His style across all 58 of his works varies greatly, and his works include among them a poem titled "Once a Salmon Sang to Me," consisting of 14 rhyming couplets spoken in the voice of a salmon as the salmon gives fishing advice. The heart of the poem captures the true difficulty of reeling in a salmon. The salmon even notes that fishermen aid the environment by "cleaning up the waters where we travel back to spawn" (p. 4). In his subsequent essay "It's Not Just Fishing, It's Fate," he praises the complexities of nature, especially the Atlantic Salmon's ability to migrate from "Canada's Gaspé Peninsula across the north Atlantic" and all the other complexities that make up the life of a salmon, but the majority of the article is spent again waxing poetic about the difficulty and improbability of ever reeling in a salmon.

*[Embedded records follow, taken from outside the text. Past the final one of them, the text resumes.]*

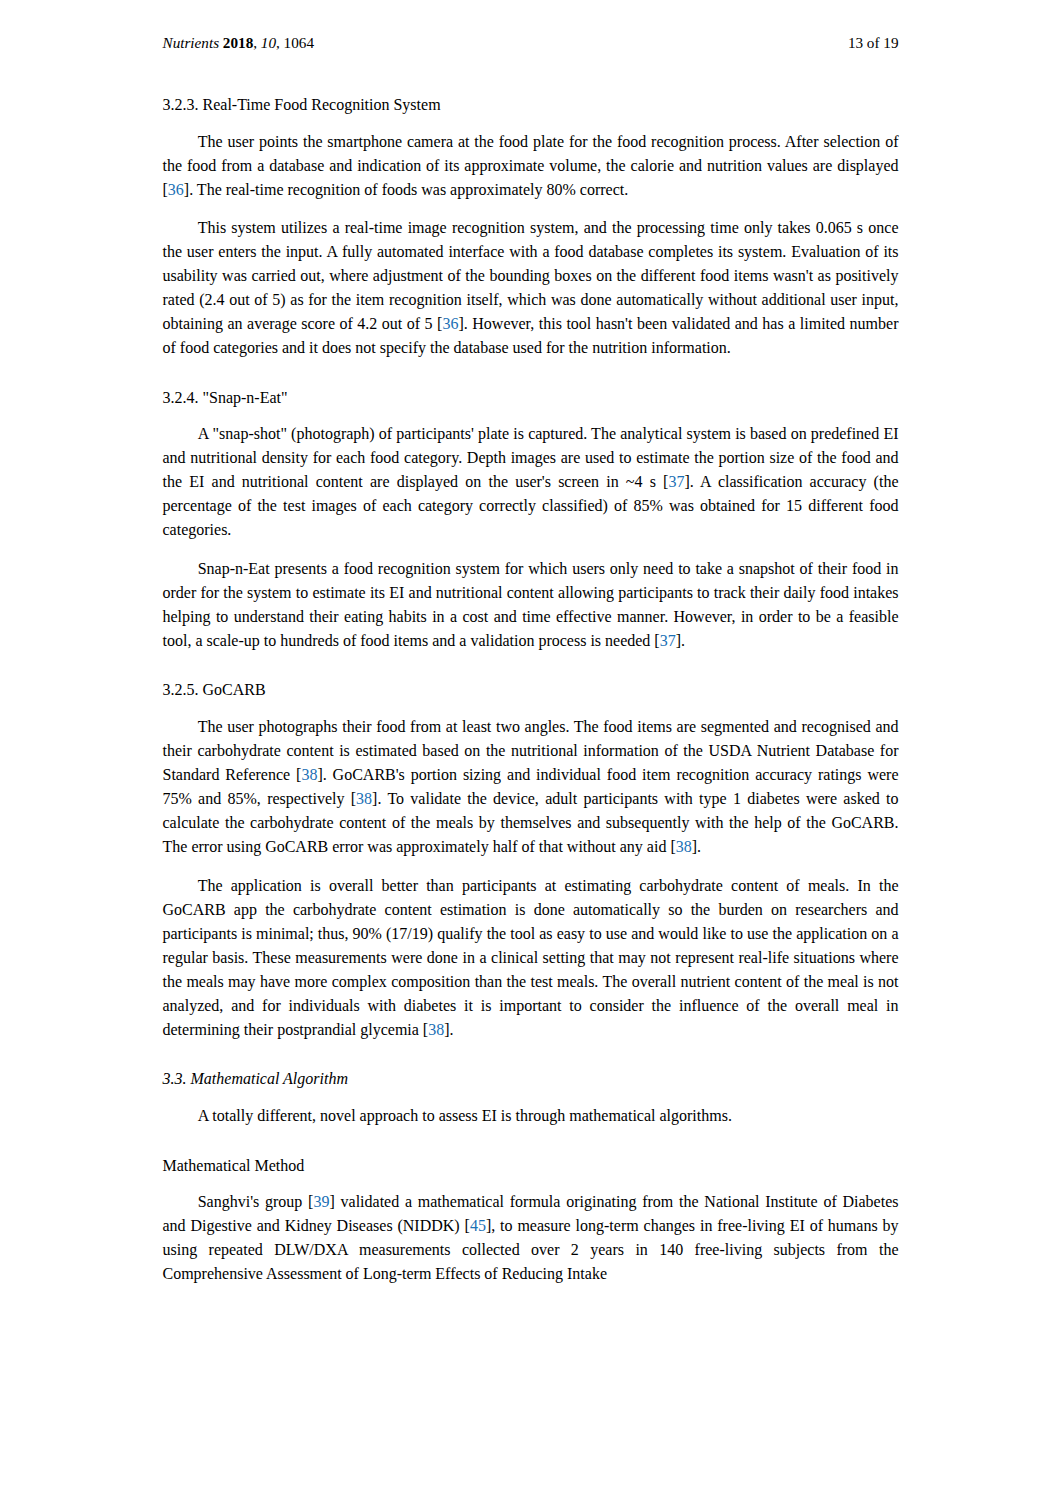Nutrients 2018, 10, 1064
13 of 19
3.2.3. Real-Time Food Recognition System
The user points the smartphone camera at the food plate for the food recognition process. After selection of the food from a database and indication of its approximate volume, the calorie and nutrition values are displayed [36]. The real-time recognition of foods was approximately 80% correct.
This system utilizes a real-time image recognition system, and the processing time only takes 0.065 s once the user enters the input. A fully automated interface with a food database completes its system. Evaluation of its usability was carried out, where adjustment of the bounding boxes on the different food items wasn't as positively rated (2.4 out of 5) as for the item recognition itself, which was done automatically without additional user input, obtaining an average score of 4.2 out of 5 [36]. However, this tool hasn't been validated and has a limited number of food categories and it does not specify the database used for the nutrition information.
3.2.4. "Snap-n-Eat"
A "snap-shot" (photograph) of participants' plate is captured. The analytical system is based on predefined EI and nutritional density for each food category. Depth images are used to estimate the portion size of the food and the EI and nutritional content are displayed on the user's screen in ~4 s [37]. A classification accuracy (the percentage of the test images of each category correctly classified) of 85% was obtained for 15 different food categories.
Snap-n-Eat presents a food recognition system for which users only need to take a snapshot of their food in order for the system to estimate its EI and nutritional content allowing participants to track their daily food intakes helping to understand their eating habits in a cost and time effective manner. However, in order to be a feasible tool, a scale-up to hundreds of food items and a validation process is needed [37].
3.2.5. GoCARB
The user photographs their food from at least two angles. The food items are segmented and recognised and their carbohydrate content is estimated based on the nutritional information of the USDA Nutrient Database for Standard Reference [38]. GoCARB's portion sizing and individual food item recognition accuracy ratings were 75% and 85%, respectively [38]. To validate the device, adult participants with type 1 diabetes were asked to calculate the carbohydrate content of the meals by themselves and subsequently with the help of the GoCARB. The error using GoCARB error was approximately half of that without any aid [38].
The application is overall better than participants at estimating carbohydrate content of meals. In the GoCARB app the carbohydrate content estimation is done automatically so the burden on researchers and participants is minimal; thus, 90% (17/19) qualify the tool as easy to use and would like to use the application on a regular basis. These measurements were done in a clinical setting that may not represent real-life situations where the meals may have more complex composition than the test meals. The overall nutrient content of the meal is not analyzed, and for individuals with diabetes it is important to consider the influence of the overall meal in determining their postprandial glycemia [38].
3.3. Mathematical Algorithm
A totally different, novel approach to assess EI is through mathematical algorithms.
Mathematical Method
Sanghvi's group [39] validated a mathematical formula originating from the National Institute of Diabetes and Digestive and Kidney Diseases (NIDDK) [45], to measure long-term changes in free-living EI of humans by using repeated DLW/DXA measurements collected over 2 years in 140 free-living subjects from the Comprehensive Assessment of Long-term Effects of Reducing Intake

One of his main points in his pieces is to refute the belief that hunting is cruel and destroys nature. In his mind, since hunting is so difficult, as long as the hunter has a deep respect for nature, hunting is not cruel. In fact, in his mind, hunters do so much for wildlife conservation that hunters are the true environmentalists. In his article, "No, I have Not Thanked A Green Planet Today--I've Been Busy," he spells out the number of conservation organizations he participates in and contributes to, including Ducks Unlimited, Trout Unlimited, and the International Federation of Fly Fishers. He further notes that he is conservative with nature by releasing "almost all the fish" he catches and by trying "not to shoot [his] limit on waterfowl," which is very easy to do considering that waterfowl are so difficult to shoot (pp. 5-6).
In other articles, he describes his love of collecting and caring for hunting equipment and wishes for times past when game was far more abundant. His most profound point is that man can actually learn humility through hunting, because it gives man a chance to see his smallness in comparison to the vastness of nature.